- TEXTAUSZUG
■ ■ ■ ■ ■

Die Klägerin beantragt,

die Beklagte unter Aufhebung des Bescheides vom 14. November 2011 zu verpflichten, die Klägerin in den deutschen Staatsverband einzubürgern.

Die Beklagte beantragt,

die Klage abzuweisen.

Sie verteidigt den angefochtenen Bescheid. Einem Einbürgerungsanspruch der Klägerin stehe ihr Bezug von Leistungen nach dem SGB II entgegen. Sie habe zwar gelegentlich – auch während des Einbürgerungs- und des gerichtlichen Verfahrens – geringfügige Beschäftigungen ausgeübt. Sie habe aber insgesamt keine nachhaltige Sicherung ihres Lebensunterhalts an den Tag gelegt und insbesondere versäumt, sich hinreichend um eine Anstellung in Vollzeit zu bemühen. Dieses frühere Versäumnis setze eine prägende Ursache für den Leistungsbezug insgesamt.

■ ■ ■ ■ ■

- ARBEITSANWEISUNG
Entnimm den gesamten Textauszug oben über die Einbürgerungsklage und gib ihn unverändert wieder.

Daten zu Skelettpunkten:

■ ■ ■ ■ ■

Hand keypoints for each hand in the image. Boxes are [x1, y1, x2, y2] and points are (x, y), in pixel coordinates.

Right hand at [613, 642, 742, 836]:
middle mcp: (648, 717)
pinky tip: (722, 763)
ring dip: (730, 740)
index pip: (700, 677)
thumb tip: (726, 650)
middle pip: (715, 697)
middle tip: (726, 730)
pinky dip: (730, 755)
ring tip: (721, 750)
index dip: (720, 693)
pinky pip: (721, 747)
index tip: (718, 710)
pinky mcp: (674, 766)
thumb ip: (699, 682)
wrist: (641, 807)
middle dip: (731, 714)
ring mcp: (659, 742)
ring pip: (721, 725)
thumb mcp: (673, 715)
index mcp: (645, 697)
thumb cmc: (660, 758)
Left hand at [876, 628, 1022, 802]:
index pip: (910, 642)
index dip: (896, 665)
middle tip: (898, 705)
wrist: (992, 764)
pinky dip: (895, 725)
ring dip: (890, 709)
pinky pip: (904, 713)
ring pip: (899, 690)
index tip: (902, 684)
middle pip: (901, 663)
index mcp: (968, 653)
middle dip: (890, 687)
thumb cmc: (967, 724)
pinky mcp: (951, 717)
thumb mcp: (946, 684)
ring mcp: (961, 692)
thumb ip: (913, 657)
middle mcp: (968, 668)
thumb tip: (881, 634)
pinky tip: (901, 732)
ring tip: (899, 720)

■ ■ ■ ■ ■

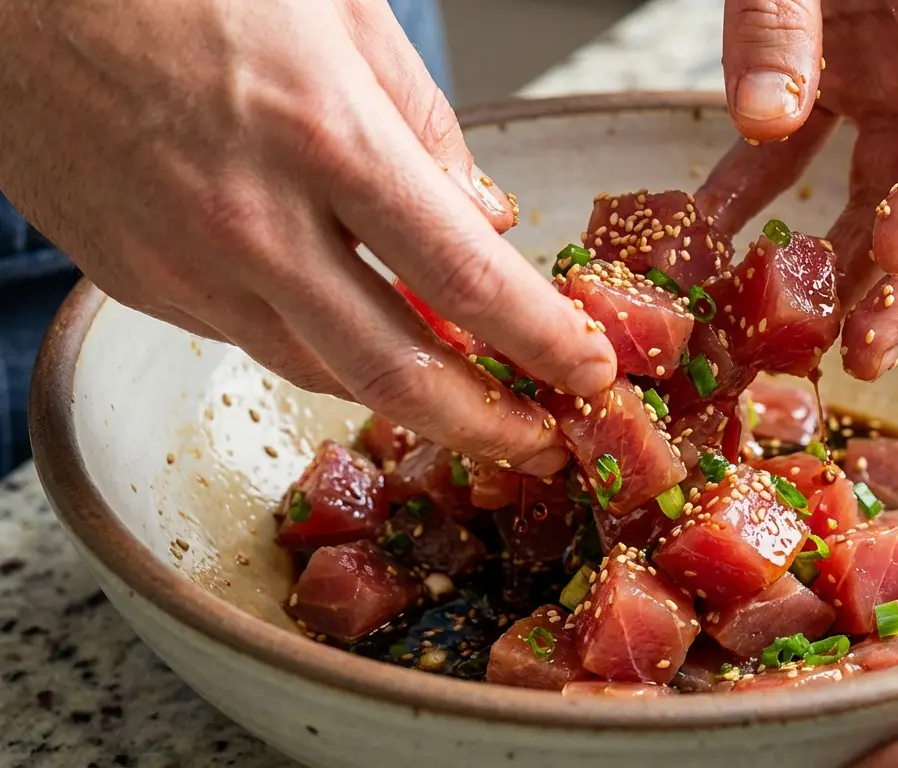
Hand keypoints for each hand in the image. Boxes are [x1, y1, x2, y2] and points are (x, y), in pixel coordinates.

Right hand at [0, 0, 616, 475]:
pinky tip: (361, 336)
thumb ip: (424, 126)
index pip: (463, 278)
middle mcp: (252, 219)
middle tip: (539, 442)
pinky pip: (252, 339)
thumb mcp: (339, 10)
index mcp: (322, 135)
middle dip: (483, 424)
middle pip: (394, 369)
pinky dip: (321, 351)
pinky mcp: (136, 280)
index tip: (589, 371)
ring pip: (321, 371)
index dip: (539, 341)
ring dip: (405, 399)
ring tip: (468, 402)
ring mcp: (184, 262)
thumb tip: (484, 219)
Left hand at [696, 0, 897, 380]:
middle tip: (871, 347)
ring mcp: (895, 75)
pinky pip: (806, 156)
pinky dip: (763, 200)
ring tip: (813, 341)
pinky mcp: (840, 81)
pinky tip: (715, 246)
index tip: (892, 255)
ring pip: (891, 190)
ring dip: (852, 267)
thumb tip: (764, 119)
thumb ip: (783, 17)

■ ■ ■ ■ ■

- ANTWORTFELD
Die Klägerin beantragt,

die Beklagte unter Aufhebung des Bescheides vom 14. November 2011 zu verpflichten, die Klägerin in den deutschen Staatsverband einzubürgern.

Die Beklagte beantragt,

die Klage abzuweisen.

Sie verteidigt den angefochtenen Bescheid. Einem Einbürgerungsanspruch der Klägerin stehe ihr Bezug von Leistungen nach dem SGB II entgegen. Sie habe zwar gelegentlich – auch während des Einbürgerungs- und des gerichtlichen Verfahrens – geringfügige Beschäftigungen ausgeübt. Sie habe aber insgesamt keine nachhaltige Sicherung ihres Lebensunterhalts an den Tag gelegt und insbesondere versäumt, sich hinreichend um eine Anstellung in Vollzeit zu bemühen. Dieses frühere Versäumnis setze eine prägende Ursache für den Leistungsbezug insgesamt.